### [DOCUMENT SEGMENT]
________________
I have a csv file, which for ex. kinda looks. like this:
duration | concentration | measurement |
---|---|---|
1.2 | 0 | 10 |
1.25 | 0 | 12 |
... | ... | ... |
10.3 | 0 | 11 |
10.5 | 10 | 100 |
10.6 | 20 | 150 |
10.67 | 30 | 156 |
10.75 | 0 | 12.5 |
11 | 0 | 12 |
... | ... | ... |
I filtered all the rows with the concentration 0 with the following code.
dF2 = dF1[dF1["concentration"]>10][["duration","measurement","concentration"]]
But I would like to have 100(or n specific) extra rows, with the concentration hold on 0, before the rows with concentrations bigger than 10 begins, that I can have a baseline when plotting the data.
Does anybody had experience with a similar problem/ could somebody help me please...
CodePudding user response:
You can use boolean masks for boolean indexing:
# number of baseline rows to keep
n = 2
# cols to keep
cols = ['duration', 'measurement', 'concentration']
# is the concentration greater than 10?
m1 = dF1['concentration'].gt(10)
________________
### [TASK]
Continue the forum thread on keeping baseline rows when filtering a pandas DataFrame, starting after its final line.

### [PROVIDED INFORMATION]
________________
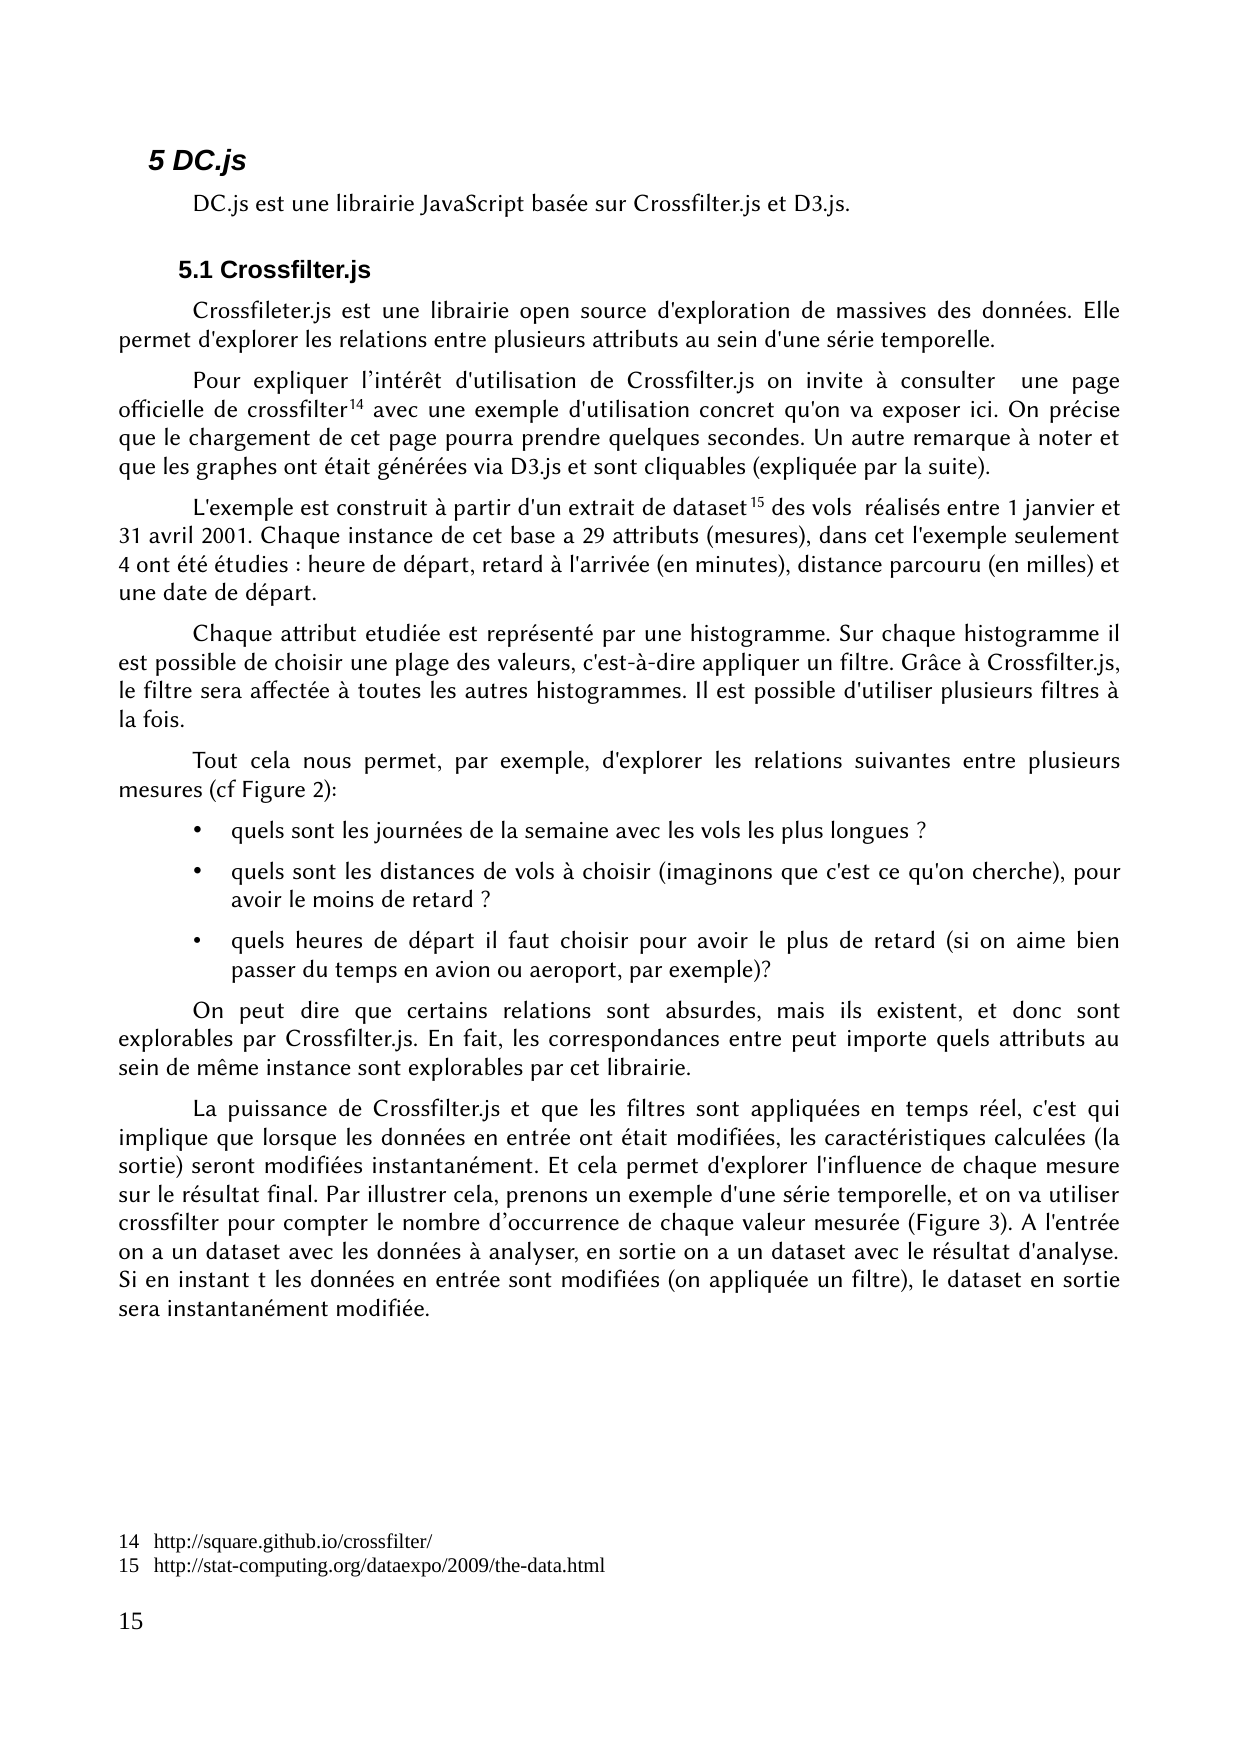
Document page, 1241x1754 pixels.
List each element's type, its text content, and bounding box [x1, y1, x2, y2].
________________
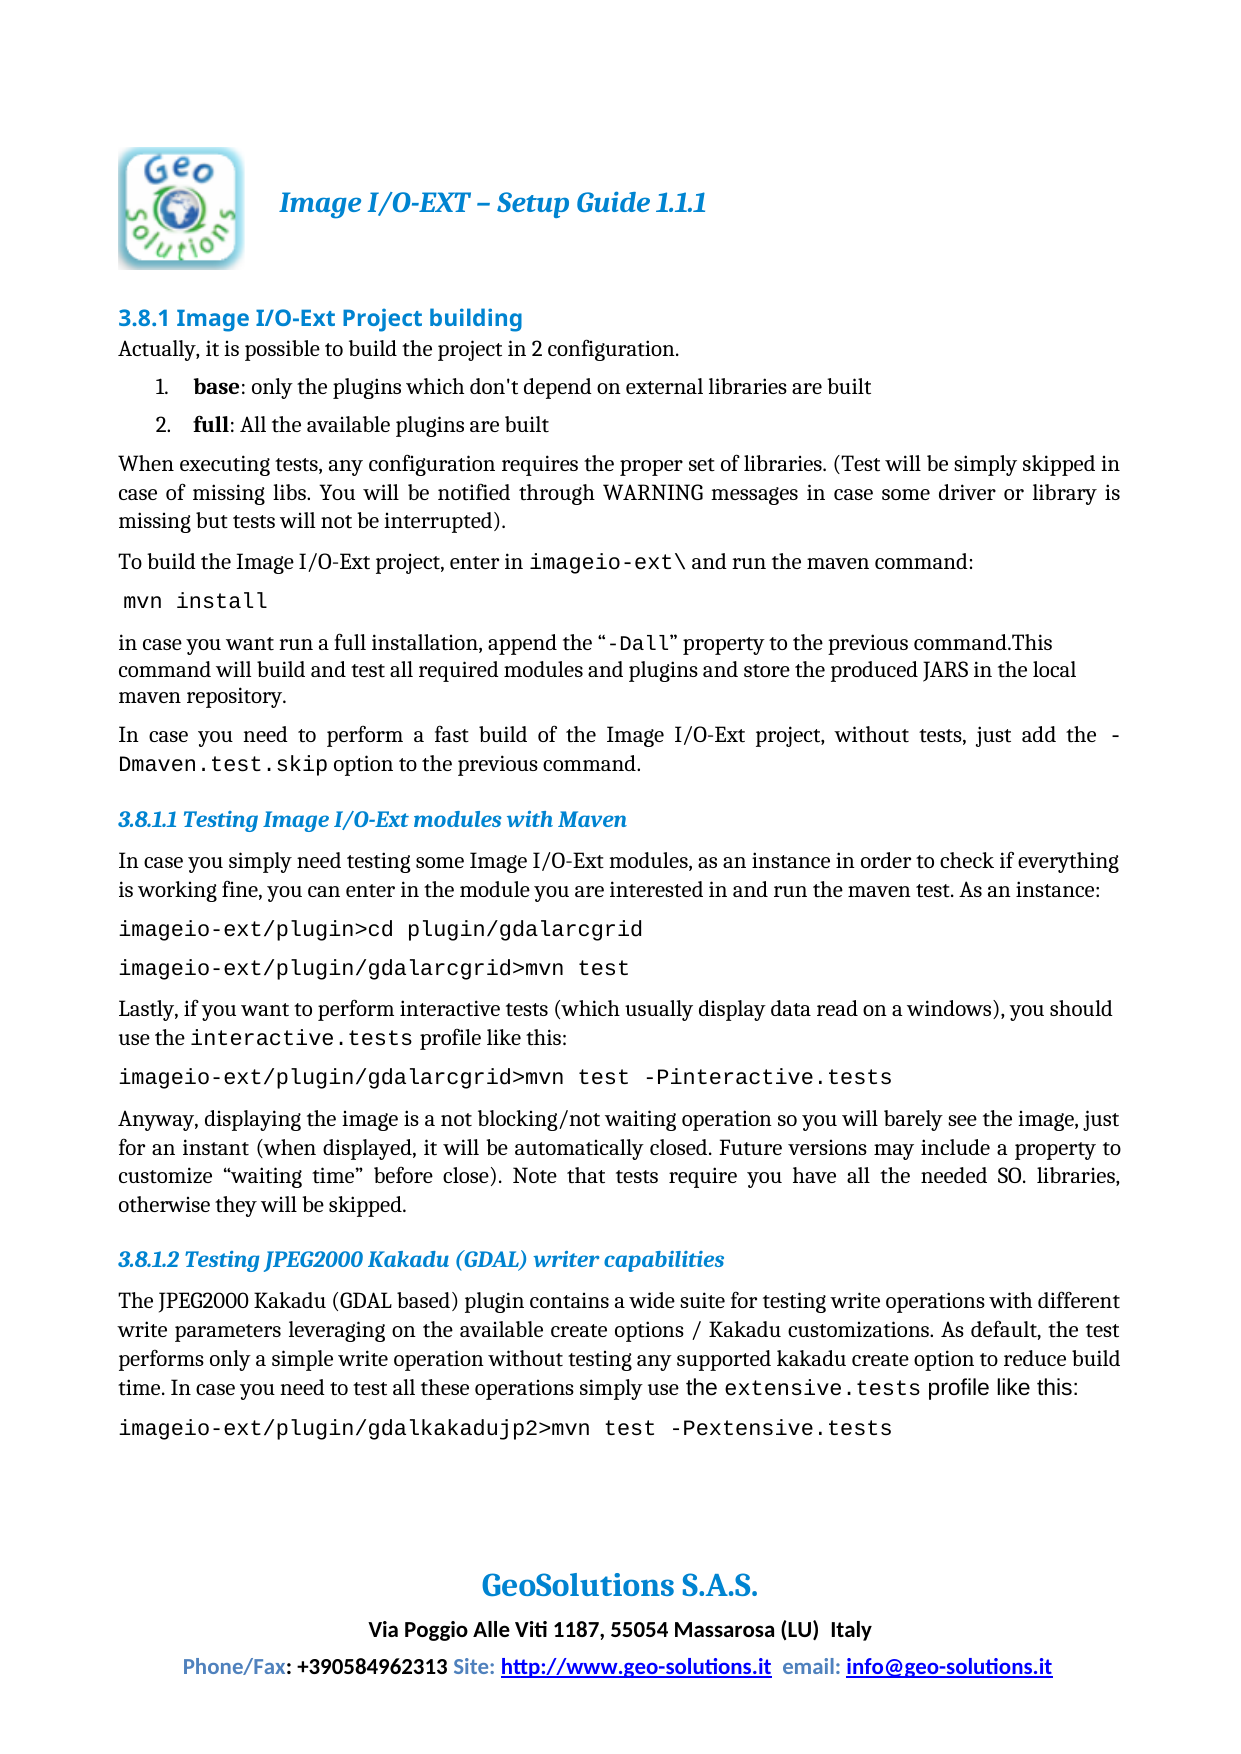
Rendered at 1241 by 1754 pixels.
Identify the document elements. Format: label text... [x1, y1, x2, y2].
________________
### [OUTPUT FOR THIS TASK]
# is the row one of the n initial concentration 0?
m2 = dF1['concentration'].eq(0).cumsum().le(n)
# if you have values in between 0 and 10 and do not want those
# m2 = (m2:=dF1['concentration'].eq(0)) & m2.cumsum().le(n)
# or
# m2 = df.index.isin(dF1[dF1['concentration'].eq(0)].head(n).index)
# keep rows where either condition is met
dF2 = dF1.loc[m1|m2, cols]
If you only want to keep initial rows before the first value above threshold, change m2
to:
# keep up to n initial rows with concentration=0
# only until the first row above threshold is met
m2 = dF1['concentration'].eq(0).cumsum().le(n) & ~m1.cummax()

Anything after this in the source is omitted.